Still, BPCA is voluntary, and drug makers can decline the FDA’s request for studies under the legislation. Acting to close this loophole, the FDA issued the Pediatric Rule in 1999, which required manufacturers to perform at least some basic testing of new medicines in children. Courts later overturned the Pediatric Rule, but President Bush signed the 2003 Pediatric Research Equity Act (PREA), which gave the FDA the authority to require pediatric testing as part of the new drug review-and-approval process.

These two laws—carrot and stick—have worked to expand testing of new children’s medicines and helped physicians prescribe pediatric medicines with more confidence that their benefits are worth the potential risks. To date, the Institute of Medicine estimates that BPCA and PREA have made available 180 new drugs for use in pediatric indications and prompted over 400 label changes to help physicians prescribe drugs more effectively. Off-label prescribing has also declined significantly, to roughly 50 percent of all prescriptions written for children.

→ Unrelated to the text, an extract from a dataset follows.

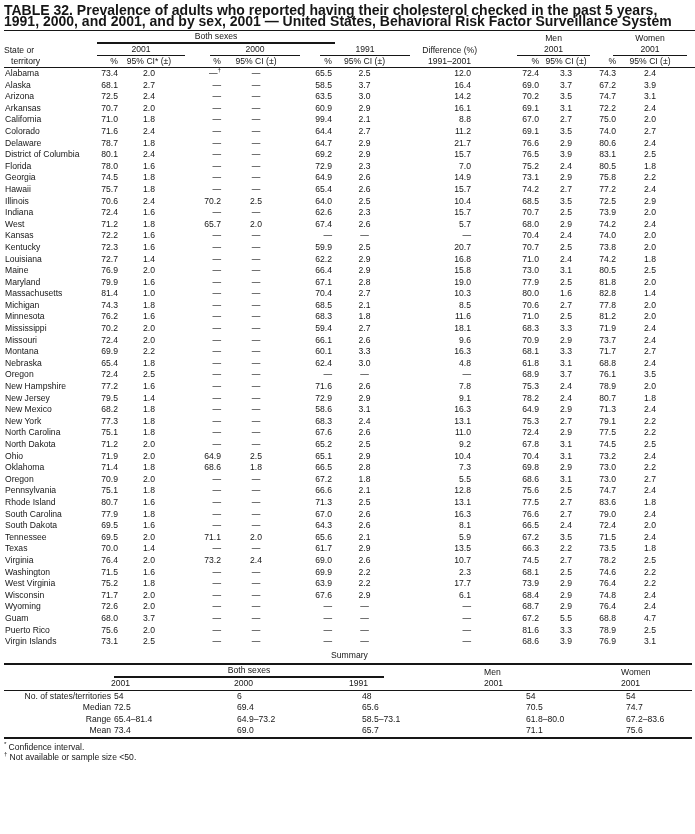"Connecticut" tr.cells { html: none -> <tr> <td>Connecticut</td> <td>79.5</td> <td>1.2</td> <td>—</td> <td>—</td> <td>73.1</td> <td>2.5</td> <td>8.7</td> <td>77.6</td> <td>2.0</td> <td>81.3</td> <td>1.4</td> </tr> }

The current environment for pediatric research, however, remains fragile, in no small part due to the uncertainty about BPCA’s and PREA’s permanence. Both laws face congressional reauthorization every five years—but it can take six years to complete a pediatric study. Companies would have to commit to expensive research without knowing whether Congress will change the rules before the study is even completed.

Thankfully, bipartisan legislation proposed in Congress in late March would make PREA and BPCA permanent, while clarifying some key aspects of the programs and reforming others. The bill has the support of industry stakeholders and patient groups like the Elizabeth Glaser Pediatric AIDS Foundation. The bill would require companies to submit proposed BPCA trial designs to the FDA sooner than they do now, after relatively early safety and efficacy testing—but not so early as in Europe, where firms often must revise their testing plans after additional data are generated. If companies don’t complete their BPCA studies in a timely fashion, the FDA can disclose the failure—essentially “naming and shaming” the company, but not pulling the drug from the market. The Government Accounting Office (GAO) would be required to submit regular reports on the programs’ impact on pediatric research and drug labeling.

But the key achievement of the legislation would simply be to let the FDA and the inventors of new medicines advance pediatric research more efficiently, without having to obtain legislative approval every five years.